Give us a call I have some of what you need:thumbsup: 






Regards MGT


----------



## Skint (Oct 11, 2014)

Hi I chatted with you on ebay last week, I have various front end bits for that car, you never said if you wanted lhd parts or red and wether or not it was headlight wash system on car.
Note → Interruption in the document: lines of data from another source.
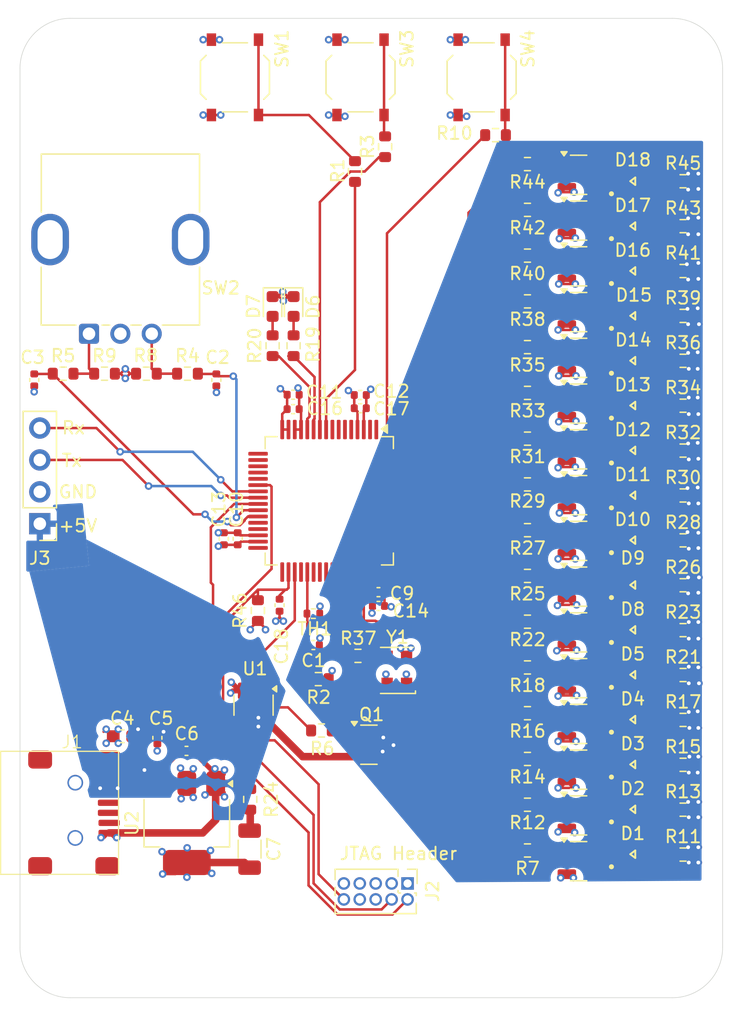
<source format=kicad_pcb>
(kicad_pcb
	(version 20240108)
	(generator "pcbnew")
	(generator_version "8.0")
	(general
		(thickness 1.6)
		(legacy_teardrops no)
	)
	(paper "A4")
	(layers
		(0 "F.Cu" signal)
		(1 "In1.Cu" signal)
		(2 "In2.Cu" signal)
		(31 "B.Cu" signal)
		(32 "B.Adhes" user "B.Adhesive")
		(33 "F.Adhes" user "F.Adhesive")
		(34 "B.Paste" user)
		(35 "F.Paste" user)
		(36 "B.SilkS" user "B.Silkscreen")
		(37 "F.SilkS" user "F.Silkscreen")
		(38 "B.Mask" user)
		(39 "F.Mask" user)
		(40 "Dwgs.User" user "User.Drawings")
		(41 "Cmts.User" user "User.Comments")
		(42 "Eco1.User" user "User.Eco1")
		(43 "Eco2.User" user "User.Eco2")
		(44 "Edge.Cuts" user)
		(45 "Margin" user)
		(46 "B.CrtYd" user "B.Courtyard")
		(47 "F.CrtYd" user "F.Courtyard")
		(48 "B.Fab" user)
		(49 "F.Fab" user)
		(50 "User.1" user)
		(51 "User.2" user)
		(52 "User.3" user)
		(53 "User.4" user)
		(54 "User.5" user)
		(55 "User.6" user)
		(56 "User.7" user)
		(57 "User.8" user)
		(58 "User.9" user)
	)
	(setup
		(stackup
			(layer "F.SilkS"
				(type "Top Silk Screen")
			)
			(layer "F.Paste"
				(type "Top Solder Paste")
			)
			(layer "F.Mask"
				(type "Top Solder Mask")
				(thickness 0.01)
			)
			(layer "F.Cu"
				(type "copper")
				(thickness 0.035)
			)
			(layer "dielectric 1"
				(type "prepreg")
				(thickness 0.1)
				(material "FR4")
				(epsilon_r 4.5)
				(loss_tangent 0.02)
			)
			(layer "In1.Cu"
				(type "copper")
				(thickness 0.035)
			)
			(layer "dielectric 2"
				(type "core")
				(thickness 1.24)
				(material "FR4")
				(epsilon_r 4.5)
				(loss_tangent 0.02)
			)
			(layer "In2.Cu"
				(type "copper")
				(thickness 0.035)
			)
			(layer "dielectric 3"
				(type "prepreg")
				(thickness 0.1)
				(material "FR4")
				(epsilon_r 4.5)
				(loss_tangent 0.02)
			)
			(layer "B.Cu"
				(type "copper")
				(thickness 0.035)
			)
			(layer "B.Mask"
				(type "Bottom Solder Mask")
				(thickness 0.01)
			)
			(layer "B.Paste"
				(type "Bottom Solder Paste")
			)
			(layer "B.SilkS"
				(type "Bottom Silk Screen")
			)
			(copper_finish "None")
			(dielectric_constraints no)
		)
		(pad_to_mask_clearance 0)
		(allow_soldermask_bridges_in_footprints no)
		(pcbplotparams
			(layerselection 0x00010fc_ffffffff)
			(plot_on_all_layers_selection 0x0000000_00000000)
			(disableapertmacros no)
			(usegerberextensions no)
			(usegerberattributes yes)
			(usegerberadvancedattributes yes)
			(creategerberjobfile yes)
			(dashed_line_dash_ratio 12.000000)
			(dashed_line_gap_ratio 3.000000)
			(svgprecision 4)
			(plotframeref no)
			(viasonmask no)
			(mode 1)
			(useauxorigin no)
			(hpglpennumber 1)
			(hpglpenspeed 20)
			(hpglpendiameter 15.000000)
			(pdf_front_fp_property_popups yes)
			(pdf_back_fp_property_popups yes)
			(dxfpolygonmode yes)
			(dxfimperialunits yes)
			(dxfusepcbnewfont yes)
			(psnegative no)
			(psa4output no)
			(plotreference yes)
			(plotvalue yes)
			(plotfptext yes)
			(plotinvisibletext no)
			(sketchpadsonfab no)
			(subtractmaskfromsilk no)
			(outputformat 1)
			(mirror no)
			(drillshape 1)
			(scaleselection 1)
			(outputdirectory "")
		)
	)
	(net 0 "")
	(net 1 "PTB2")
	(net 2 "GND")
	(net 3 "PTA4")
	(net 4 "PTA5")
	(net 5 "+5V")
	(net 6 "Net-(C7-Pad2)")
	(net 7 "+3.3V")
	(net 8 "Net-(D1-K)")
	(net 9 "Net-(D1-A)")
	(net 10 "Net-(D2-A)")
	(net 11 "Net-(D2-K)")
	(net 12 "Net-(D3-A)")
	(net 13 "Net-(D3-K)")
	(net 14 "Net-(D4-K)")
	(net 15 "Net-(D4-A)")
	(net 16 "Net-(D5-A)")
	(net 17 "Net-(D5-K)")
	(net 18 "Net-(D6-A)")
	(net 19 "Net-(D7-A)")
	(net 20 "Net-(D8-A)")
	(net 21 "Net-(D8-K)")
	(net 22 "Net-(D9-K)")
	(net 23 "Net-(D9-A)")
	(net 24 "Net-(D10-A)")
	(net 25 "Net-(D10-K)")
	(net 26 "Net-(D11-A)")
	(net 27 "Net-(D11-K)")
	(net 28 "Net-(D12-K)")
	(net 29 "Net-(D12-A)")
	(net 30 "Net-(D13-A)")
	(net 31 "Net-(D13-K)")
	(net 32 "Net-(D14-K)")
	(net 33 "Net-(D14-A)")
	(net 34 "Net-(D15-A)")
	(net 35 "Net-(D15-K)")
	(net 36 "Net-(D16-A)")
	(net 37 "Net-(D16-K)")
	(net 38 "Net-(D17-K)")
	(net 39 "Net-(D17-A)")
	(net 40 "Net-(D18-K)")
	(net 41 "Net-(D18-A)")
	(net 42 "unconnected-(J1-D+-Pad3)")
	(net 43 "unconnected-(J1-ID-Pad4)")
	(net 44 "unconnected-(J1-ID-Pad4)_1")
	(net 45 "unconnected-(J1-D+-Pad3)_1")
	(net 46 "unconnected-(J1-D--Pad2)")
	(net 47 "unconnected-(J1-Shield-Pad6)")
	(net 48 "PTA0")
	(net 49 "unconnected-(J2-Pin_7-Pad7)")
	(net 50 "PTA3")
	(net 51 "unconnected-(J2-Pin_8-Pad8)")
	(net 52 "unconnected-(J2-Pin_6-Pad6)")
	(net 53 "PTA20")
	(net 54 "Net-(J3-Pin_4)")
	(net 55 "Net-(J3-Pin_3)")
	(net 56 "Net-(Q1-G)")
	(net 57 "Net-(Q2-G)")
	(net 58 "Net-(Q3-G)")
	(net 59 "Net-(Q4-G)")
	(net 60 "Net-(Q5-G)")
	(net 61 "Net-(Q6-G)")
	(net 62 "Net-(Q7-G)")
	(net 63 "Net-(Q8-G)")
	(net 64 "Net-(Q9-G)")
	(net 65 "Net-(Q10-G)")
	(net 66 "Net-(Q11-G)")
	(net 67 "Net-(Q12-G)")
	(net 68 "Net-(Q13-G)")
	(net 69 "Net-(Q14-G)")
	(net 70 "Net-(Q15-G)")
	(net 71 "Net-(Q16-G)")
	(net 72 "Net-(Q17-G)")
	(net 73 "Net-(R1-Pad1)")
	(net 74 "PTE20")
	(net 75 "Net-(R3-Pad1)")
	(net 76 "PTE21")
	(net 77 "Net-(R4-Pad1)")
	(net 78 "Net-(R5-Pad2)")
	(net 79 "Net-(U1-Y)")
	(net 80 "PTC2")
	(net 81 "Net-(R10-Pad1)")
	(net 82 "PTD1")
	(net 83 "PTC3")
	(net 84 "PTC4")
	(net 85 "PTC5")
	(net 86 "PTC6")
	(net 87 "PTE22")
	(net 88 "PTE23")
	(net 89 "PTC7")
	(net 90 "PTC8")
	(net 91 "PTC9")
	(net 92 "PTC10")
	(net 93 "PTC11")
	(net 94 "PTD2")
	(net 95 "PTD3")
	(net 96 "Net-(U3-PTC1{slash}LLWU_P6{slash}RTC_CLKIN)")
	(net 97 "Net-(Y1-OUT)")
	(net 98 "PTD4")
	(net 99 "PTD5")
	(net 100 "PTD6")
	(net 101 "PTD7")
	(net 102 "unconnected-(U1-NC-Pad1)")
	(net 103 "PTB0")
	(net 104 "unconnected-(U3-PTE17-Pad6)")
	(net 105 "unconnected-(U3-PTB16-Pad39)")
	(net 106 "unconnected-(U3-PTE16-Pad5)")
	(net 107 "unconnected-(U3-PTE29-Pad17)")
	(net 108 "unconnected-(U3-PTA13-Pad29)")
	(net 109 "unconnected-(U3-PTB19-Pad42)")
	(net 110 "unconnected-(U3-PTA12-Pad28)")
	(net 111 "unconnected-(U3-PTE19-Pad8)")
	(net 112 "unconnected-(U3-PTA18-Pad32)")
	(net 113 "unconnected-(U3-PTE30-Pad18)")
	(net 114 "unconnected-(U3-PTA19-Pad33)")
	(net 115 "unconnected-(U3-PTB1-Pad36)")
	(net 116 "unconnected-(U3-PTB17-Pad40)")
	(net 117 "unconnected-(U3-PTC0-Pad43)")
	(net 118 "unconnected-(U3-PTE0-Pad1)")
	(net 119 "unconnected-(U3-PTB18-Pad41)")
	(net 120 "unconnected-(U3-PTD0-Pad57)")
	(net 121 "unconnected-(U3-PTB3-Pad38)")
	(net 122 "unconnected-(U3-PTE18-Pad7)")
	(net 123 "unconnected-(U3-PTE25-Pad21)")
	(net 124 "unconnected-(U3-PTE1-Pad2)")
	(net 125 "unconnected-(U3-PTE31-Pad19)")
	(net 126 "unconnected-(U3-PTE24-Pad20)")
	(net 127 "Net-(Q1-D)")
	(footprint "Oscillator:Oscillator_SMD_EuroQuartz_XO32-4Pin_3.2x2.5mm" (layer "F.Cu") (at 170.5356 97.9342 180))
	(footprint "Resistor_SMD:R_0603_1608Metric" (layer "F.Cu") (at 180.946 61.253276 180))
	(footprint "Capacitor_SMD:C_0402_1005Metric" (layer "F.Cu") (at 141.6375 74.8 90))
	(footprint "Resistor_SMD:R_0603_1608Metric" (layer "F.Cu") (at 164.5278 102.7172 180))
	(footprint "ENGR355:LED_Honglitronic_HL-PSC-2012" (layer "F.Cu") (at 189.3384 66.117422))
	(footprint "Resistor_SMD:R_0603_1608Metric" (layer "F.Cu") (at 193.348 76.85))
	(footprint "ENGR355:LED_Honglitronic_HL-PSC-2012" (layer "F.Cu") (at 189.3384 91.130564))
	(footprint "Resistor_SMD:R_0603_1608Metric" (layer "F.Cu") (at 180.946 79.474606 180))
	(footprint "Capacitor_SMD:C_0402_1005Metric" (layer "F.Cu") (at 153.7716 104.3432))
	(footprint "Package_TO_SOT_SMD:SOT-23" (layer "F.Cu") (at 185.0215 62.105808))
	(footprint "Resistor_SMD:R_0603_1608Metric" (layer "F.Cu") (at 193.348 58.975))
	(footprint "Resistor_SMD:R_0603_1608Metric" (layer "F.Cu") (at 193.348 101.875))
	(footprint "Package_TO_SOT_SMD:SOT-23" (layer "F.Cu") (at 185.0215 83.971176))
	(footprint "Resistor_SMD:R_0603_1608Metric" (layer "F.Cu") (at 180.946 104.984468 180))
	(footprint "Resistor_SMD:R_0603_1608Metric" (layer "F.Cu") (at 159.4612 93.1672 90))
	(footprint "ENGR355:LED_Honglitronic_HL-PSC-2012" (layer "F.Cu") (at 189.3384 69.690728))
	(footprint "Capacitor_SMD:C_0603_1608Metric" (layer "F.Cu") (at 148.65 103.175))
	(footprint "Rotary_Encoder:RotaryEncoder_Bourns_Vertical_PEC12R-3x17F-Nxxxx" (layer "F.Cu") (at 146 71.12 90))
	(footprint "ENGR355:LED_Honglitronic_HL-PSC-2012" (layer "F.Cu") (at 189.3384 80.410646))
	(footprint "LED_SMD:LED_0603_1608Metric" (layer "F.Cu") (at 160.6342 68.947 -90))
	(footprint "Resistor_SMD:R_0603_1608Metric" (layer "F.Cu") (at 160.6342 72.072 90))
	(footprint "Resistor_SMD:R_0603_1608Metric" (layer "F.Cu") (at 158.8516 108.204 90))
	(footprint "Resistor_SMD:R_0603_1608Metric" (layer "F.Cu") (at 193.348 112.6))
	(footprint "Resistor_SMD:R_0603_1608Metric" (layer "F.Cu") (at 180.946 72.186074 180))
	(footprint "Resistor_SMD:R_0603_1608Metric" (layer "F.Cu") (at 164.2758 98.6254))
	(footprint "Resistor_SMD:R_0603_1608Metric" (layer "F.Cu") (at 180.946 83.118872 180))
	(footprint "ENGR355:LED_Honglitronic_HL-PSC-2012" (layer "F.Cu") (at 189.3384 108.997094))
	(footprint "Resistor_SMD:R_0603_1608Metric" (layer "F.Cu") (at 193.348 80.425))
	(footprint "Resistor_SMD:R_0603_1608Metric" (layer "F.Cu") (at 169.6 56.225 -90))
	(footprint "Resistor_SMD:R_0603_1608Metric" (layer "F.Cu") (at 193.348 84))
	(footprint "MountingHole:MountingHole_5.3mm_M5" (layer "F.Cu") (at 147.574 50.165))
	(footprint "Package_TO_SOT_SMD:SOT-23" (layer "F.Cu") (at 185.0215 65.750036))
	(footprint "Resistor_SMD:R_0603_1608Metric" (layer "F.Cu") (at 147.2375 74.3))
	(footprint "ENGR355:LED_Honglitronic_HL-PSC-2012" (layer "F.Cu") (at 189.3384 112.5704))
	(footprint "Capacitor_SMD:C_0402_1005Metric" (layer "F.Cu") (at 162.27 75.975 180))
	(footprint "Resistor_SMD:R_0603_1608Metric" (layer "F.Cu") (at 193.348 109.025))
	(footprint "ENGR355:LED_Honglitronic_HL-PSC-2012" (layer "F.Cu") (at 189.3384 76.83734))
	(footprint "Resistor_SMD:R_0603_1608Metric"
		(layer "F.Cu")
		(uuid "6340febe-322d-4c29-afe2-d31a60627750")
		(at 193.348 87.575)
		(descr "Resistor SMD 0603 (1608 Metric), square (rectangular) end terminal, IPC_7351 nominal, (Body size source: IPC-SM-782 page 72, https://www.pcb-3d.com/wordpress/wp-content/uploads/ipc-sm-782a_amendment_1_and_2.pdf), generated with kicad-footprint-generator")
		(tags "resistor")
		(property "Reference" "R28"
			(at 0 -1.43 0)
			(layer "F.SilkS")
			(uuid "dfe97e36-e1dc-4c4c-b73b-e2310e0d35c8")
			(effects
				(font
					(size 1 1)
					(thickness 0.15)
				)
			)
		)
		(property "Value" "100"
			(at 0 1.43 0)
			(layer "F.Fab")
			(hide yes)
			(uuid "ca5fb6b6-d420-4142-819d-9e36912a06b5")
			(effects
				(font
					(size 1 1)
					(thickness 0.15)
				)
			)
		)
		(property "Footprint" "Resistor_SMD:R_0603_1608Metric"
			(at 0 0 0)
			(unlocked yes)
			(layer "F.Fab")
			(hide yes)
			(uuid "1c553b3c-7c9a-4f20-b22f-0e6da426940c")
			(effects
				(font
					(size 1.27 1.27)
					(thickness 0.15)
				)
			)
		)
		(property "Datasheet" "https://www.lcsc.com/datasheet/lcsc_datasheet_2206010130_UNI-ROYAL-Uniroyal-Elec-0603WAF1000T5E_C22775.pdf"
			(at 0 0 0)
			(unlocked yes)
			(layer "F.Fab")
			(hide yes)
			(uuid "543b21bc-edc7-47e8-94c2-d46d46d21f5f")
			(effects
				(font
					(size 1.27 1.27)
					(thickness 0.15)
				)
			)
		)
		(property "Description" "Resistor, US symbol"
			(at 0 0 0)
			(unlocked yes)
			(layer "F.Fab")
			(hide yes)
			(uuid "4bb7fc12-1531-4897-8a5b-2d4978632360")
			(effects
				(font
					(size 1.27 1.27)
					(thickness 0.15)
				)
			)
		)
		(property "LCSC Part #" " C22775"
			(at 0 0 0)
			(unlocked yes)
			(layer "F.Fab")
			(hide yes)
			(uuid "8747c47a-391c-49f0-91b7-bd3c6858e14d")
			(effects
				(font
					(size 1 1)
					(thickness 0.15)
				)
			)
		)
		(property "JLCPCB Rotation Offset" ""
			(at 0 0 0)
			(unlocked yes)
			(layer "F.Fab")
			(hide yes)
			(uuid "c89b7154-af03-4064-b2d8-f6dc24ddf171")
			(effects
				(font
					(size 1 1)
					(thickness 0.15)
				)
			)
		)
		(property "Field5" ""
			(at 0 0 0)
			(unlocked yes)
			(layer "F.Fab")
			(hide yes)
			(uuid "013ce952-461b-4b07-a929-fd103da72b2c")
			(effects
				(font
					(size 1 1)
					(thickness 0.15)
				)
			)
		)
		(property ki_fp_filters "R_*")
		(path "/c9a27548-6e22-4ecf-b935-2f2d4862a8a5")
		(sheetname "Root")
		(sheetfile "KiCad_ENGR355_Project_JJK.kicad_sch")
		(attr smd)
		(fp_line
			(start -0.237258 -0.5225)
			(end 0.237258 -0.5225)
			(stroke
				(width 0.12)
				(type solid)
			)
			(layer "F.SilkS")
			(uuid "7ff8ad61-9717-49bb-8eb9-03627b7d56b0")
		)
		(fp_line
			(start -0.237258 0.5225)
			(end 0.237258 0.5225)
			(stroke
				(width 0.12)
				(type solid)
			)
			(layer "F.SilkS")
			(uuid "58d009af-4871-4715-ba4c-61033aea29ff")
		)
		(fp_line
			(start -1.48 -0.73)
			(end 1.48 -0.73)
			(stroke
				(width 0.05)
				(type solid)
			)
			(layer "F.CrtYd")
			(uuid "2ac14388-414c-44ad-b10b-6bacb5088cf1")
		)
		(fp_line
			(start -1.48 0.73)
			(end -1.48 -0.73)
			(stroke
				(width 0.05)
				(type solid)
			)
			(layer "F.CrtYd")
			(uuid "1d56c755-d757-4cc0-bc34-c9b196d94901")
		)
		(fp_line
			(start 1.48 -0.73)
			(end 1.48 0.73)
			(stroke
				(width 0.05)
				(type solid)
			)
			(layer "F.CrtYd")
			(uuid "ab224532-409d-499c-8249-178ce97f71b9")
		)
		(fp_line
			(start 1.48 0.73)
			(end -1.48 0.73)
			(stroke
				(width 0.05)
				(type solid)
			)
			(layer "F.CrtYd")
			(uuid "689ce882-de44-475b-b0b6-d5a3584abc66")
		)
		(fp_line
			(start -0.8 -0.4125)
			(end 0.8 -0.4125)
			(stroke
				(width 0.1)
				(type solid)
			)
			(layer "F.Fab")
			(uuid "1f81f765-ca40-449a-ad16-47655e812cdf")
		)
		(fp_line
			(start -0.8 0.4125)
			(end -0.8 -0.4125)
			(stroke
				(width 0.1)
				(type solid)
			)
			(lay
... [818277 chars truncated]
</source>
Give me a email or pm and I can tell you what bits I have.

Thanks


----------



## hirsty (Mar 9, 2010)

Hi Edgar I have a brand new front lip spoiler with the under tray for sale if its still needed, Hirsty


----------



## Tin (Aug 15, 2010)

Have a set of DBA MY12 front headlights, complete no damage


----------



## hirsty (Mar 9, 2010)

i also have an intercooler


----------



## L6DJX (Sep 15, 2017)

i have a standard intercooler you can have for cheap


----------



## MGT Motorsport Ltd (Aug 19, 2005)

Hi

I have the front carbon composite panel and rad header tank so on and other bits.


Regards Mark


----------